Exercise → Each line holding the string "KiCad" is to be copied from the data.

+++++

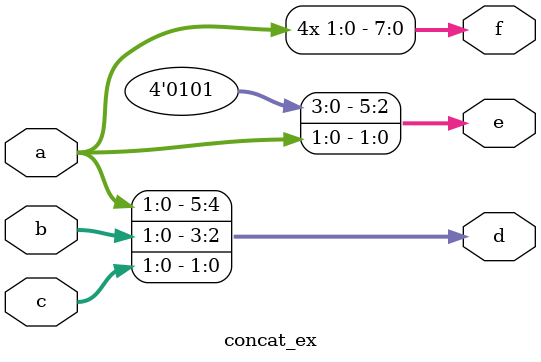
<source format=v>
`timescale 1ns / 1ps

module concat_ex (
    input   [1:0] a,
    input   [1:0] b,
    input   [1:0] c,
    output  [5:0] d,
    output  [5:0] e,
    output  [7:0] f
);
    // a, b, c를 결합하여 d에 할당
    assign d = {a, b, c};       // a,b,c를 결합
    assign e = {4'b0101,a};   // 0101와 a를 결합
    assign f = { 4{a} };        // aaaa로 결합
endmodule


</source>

+++++

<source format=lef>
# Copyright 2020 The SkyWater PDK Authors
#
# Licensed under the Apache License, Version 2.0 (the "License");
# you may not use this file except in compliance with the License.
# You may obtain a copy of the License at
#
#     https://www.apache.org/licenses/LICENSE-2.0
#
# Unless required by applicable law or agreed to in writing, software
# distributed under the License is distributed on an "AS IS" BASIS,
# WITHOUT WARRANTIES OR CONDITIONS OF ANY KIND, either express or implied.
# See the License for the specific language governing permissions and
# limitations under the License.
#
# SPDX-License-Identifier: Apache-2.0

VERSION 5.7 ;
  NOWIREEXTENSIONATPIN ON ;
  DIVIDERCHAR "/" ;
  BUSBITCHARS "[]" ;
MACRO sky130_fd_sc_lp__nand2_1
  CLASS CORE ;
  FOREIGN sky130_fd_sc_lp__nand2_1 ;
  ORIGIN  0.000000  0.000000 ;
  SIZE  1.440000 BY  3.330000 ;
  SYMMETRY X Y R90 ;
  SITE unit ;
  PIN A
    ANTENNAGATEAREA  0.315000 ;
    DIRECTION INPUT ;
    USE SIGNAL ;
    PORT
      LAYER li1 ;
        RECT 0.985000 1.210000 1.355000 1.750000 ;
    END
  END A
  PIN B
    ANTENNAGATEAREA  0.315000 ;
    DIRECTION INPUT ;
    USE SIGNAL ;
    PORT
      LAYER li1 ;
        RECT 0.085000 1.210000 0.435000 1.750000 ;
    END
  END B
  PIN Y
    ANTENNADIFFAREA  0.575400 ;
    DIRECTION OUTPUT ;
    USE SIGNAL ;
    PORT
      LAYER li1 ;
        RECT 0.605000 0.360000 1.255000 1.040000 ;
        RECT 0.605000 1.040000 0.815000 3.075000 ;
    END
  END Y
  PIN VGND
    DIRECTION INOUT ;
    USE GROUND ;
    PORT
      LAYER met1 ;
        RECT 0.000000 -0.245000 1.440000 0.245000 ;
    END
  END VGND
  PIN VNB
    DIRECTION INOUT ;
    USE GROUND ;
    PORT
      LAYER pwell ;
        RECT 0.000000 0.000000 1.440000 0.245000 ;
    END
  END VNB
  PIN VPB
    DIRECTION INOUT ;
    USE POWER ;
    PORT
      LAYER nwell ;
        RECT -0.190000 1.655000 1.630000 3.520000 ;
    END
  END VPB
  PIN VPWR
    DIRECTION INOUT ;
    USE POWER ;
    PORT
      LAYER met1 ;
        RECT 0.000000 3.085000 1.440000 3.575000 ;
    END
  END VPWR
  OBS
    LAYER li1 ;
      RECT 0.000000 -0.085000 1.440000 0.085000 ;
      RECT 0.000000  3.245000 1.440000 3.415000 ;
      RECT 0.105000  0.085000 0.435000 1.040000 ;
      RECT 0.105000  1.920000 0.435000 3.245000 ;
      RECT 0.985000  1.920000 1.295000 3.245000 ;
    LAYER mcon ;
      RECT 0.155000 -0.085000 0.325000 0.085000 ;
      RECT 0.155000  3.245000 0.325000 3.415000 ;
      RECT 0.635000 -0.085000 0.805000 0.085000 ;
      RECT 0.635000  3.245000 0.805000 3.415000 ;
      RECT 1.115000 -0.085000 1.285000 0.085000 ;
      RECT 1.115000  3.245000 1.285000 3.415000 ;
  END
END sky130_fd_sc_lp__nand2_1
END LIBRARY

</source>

+++++

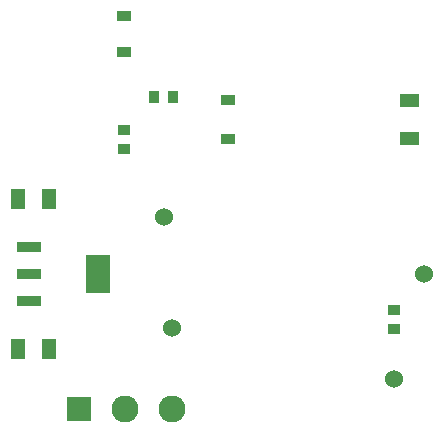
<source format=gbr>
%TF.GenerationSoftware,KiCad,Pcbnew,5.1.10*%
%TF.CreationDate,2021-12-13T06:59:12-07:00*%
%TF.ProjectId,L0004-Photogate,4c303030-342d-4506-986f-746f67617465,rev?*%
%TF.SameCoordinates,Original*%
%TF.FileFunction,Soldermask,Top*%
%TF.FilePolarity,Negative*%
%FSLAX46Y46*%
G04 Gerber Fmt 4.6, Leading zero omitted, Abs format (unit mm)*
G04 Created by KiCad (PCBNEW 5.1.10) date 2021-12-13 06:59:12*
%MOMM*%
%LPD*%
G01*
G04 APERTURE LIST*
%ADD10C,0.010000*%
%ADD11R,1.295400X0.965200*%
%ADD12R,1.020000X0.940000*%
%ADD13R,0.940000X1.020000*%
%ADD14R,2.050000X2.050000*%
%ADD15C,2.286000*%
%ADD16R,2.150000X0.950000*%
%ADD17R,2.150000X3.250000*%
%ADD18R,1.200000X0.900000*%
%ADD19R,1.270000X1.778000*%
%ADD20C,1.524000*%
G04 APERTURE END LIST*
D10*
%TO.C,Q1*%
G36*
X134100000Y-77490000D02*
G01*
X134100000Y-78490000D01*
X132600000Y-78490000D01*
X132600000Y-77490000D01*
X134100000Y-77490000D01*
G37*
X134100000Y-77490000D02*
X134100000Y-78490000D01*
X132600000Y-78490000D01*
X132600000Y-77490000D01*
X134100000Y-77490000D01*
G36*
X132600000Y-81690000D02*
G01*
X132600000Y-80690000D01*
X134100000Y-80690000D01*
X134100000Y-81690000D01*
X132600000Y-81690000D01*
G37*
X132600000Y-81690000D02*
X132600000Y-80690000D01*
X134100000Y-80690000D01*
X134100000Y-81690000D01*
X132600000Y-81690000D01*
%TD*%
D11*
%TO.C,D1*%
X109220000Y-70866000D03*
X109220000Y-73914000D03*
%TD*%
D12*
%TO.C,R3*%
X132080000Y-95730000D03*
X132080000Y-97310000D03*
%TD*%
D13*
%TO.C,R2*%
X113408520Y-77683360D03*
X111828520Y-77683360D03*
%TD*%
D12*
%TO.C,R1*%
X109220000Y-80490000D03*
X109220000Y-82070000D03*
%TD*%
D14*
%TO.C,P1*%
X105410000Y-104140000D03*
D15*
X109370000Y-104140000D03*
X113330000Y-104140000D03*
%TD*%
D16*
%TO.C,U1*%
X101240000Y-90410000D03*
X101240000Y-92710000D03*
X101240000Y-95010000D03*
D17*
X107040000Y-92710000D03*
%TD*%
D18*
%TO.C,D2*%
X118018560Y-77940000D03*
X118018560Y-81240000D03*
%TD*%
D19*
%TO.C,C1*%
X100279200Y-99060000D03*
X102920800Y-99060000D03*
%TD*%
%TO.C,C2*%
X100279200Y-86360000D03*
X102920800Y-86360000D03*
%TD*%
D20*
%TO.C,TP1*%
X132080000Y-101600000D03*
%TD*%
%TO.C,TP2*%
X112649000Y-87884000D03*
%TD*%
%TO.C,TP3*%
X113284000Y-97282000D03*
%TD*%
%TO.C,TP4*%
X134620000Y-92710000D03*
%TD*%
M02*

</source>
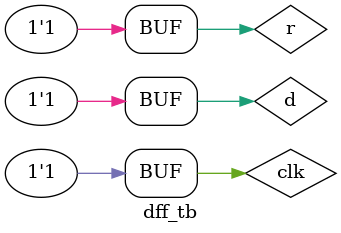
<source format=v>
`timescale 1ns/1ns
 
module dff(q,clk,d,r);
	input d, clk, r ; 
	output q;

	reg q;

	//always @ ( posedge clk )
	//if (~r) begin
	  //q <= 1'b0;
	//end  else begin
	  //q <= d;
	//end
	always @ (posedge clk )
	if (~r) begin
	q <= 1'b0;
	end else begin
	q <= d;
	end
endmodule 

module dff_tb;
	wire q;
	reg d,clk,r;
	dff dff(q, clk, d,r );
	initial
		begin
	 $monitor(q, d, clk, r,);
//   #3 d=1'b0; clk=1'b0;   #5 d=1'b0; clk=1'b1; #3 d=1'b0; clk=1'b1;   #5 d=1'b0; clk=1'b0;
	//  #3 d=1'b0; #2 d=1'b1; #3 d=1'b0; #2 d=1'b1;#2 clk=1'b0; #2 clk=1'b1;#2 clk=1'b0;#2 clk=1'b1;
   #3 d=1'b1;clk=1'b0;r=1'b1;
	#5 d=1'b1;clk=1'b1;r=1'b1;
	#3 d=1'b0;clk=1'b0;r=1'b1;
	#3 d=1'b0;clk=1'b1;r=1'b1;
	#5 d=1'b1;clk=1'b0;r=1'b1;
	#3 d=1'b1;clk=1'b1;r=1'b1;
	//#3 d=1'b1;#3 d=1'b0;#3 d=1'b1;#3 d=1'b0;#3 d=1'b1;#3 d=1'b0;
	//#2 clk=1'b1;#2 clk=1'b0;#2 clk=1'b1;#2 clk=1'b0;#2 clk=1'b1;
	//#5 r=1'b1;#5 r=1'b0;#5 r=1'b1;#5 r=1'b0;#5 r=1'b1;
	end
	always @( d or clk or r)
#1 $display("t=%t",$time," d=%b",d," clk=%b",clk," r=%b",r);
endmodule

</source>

+++++

Answer box →
%TF.GenerationSoftware,KiCad,Pcbnew,5.1.10*%
G04 Created by KiCad (PCBNEW 5.1.10) date 2021-12-13 06:59:12*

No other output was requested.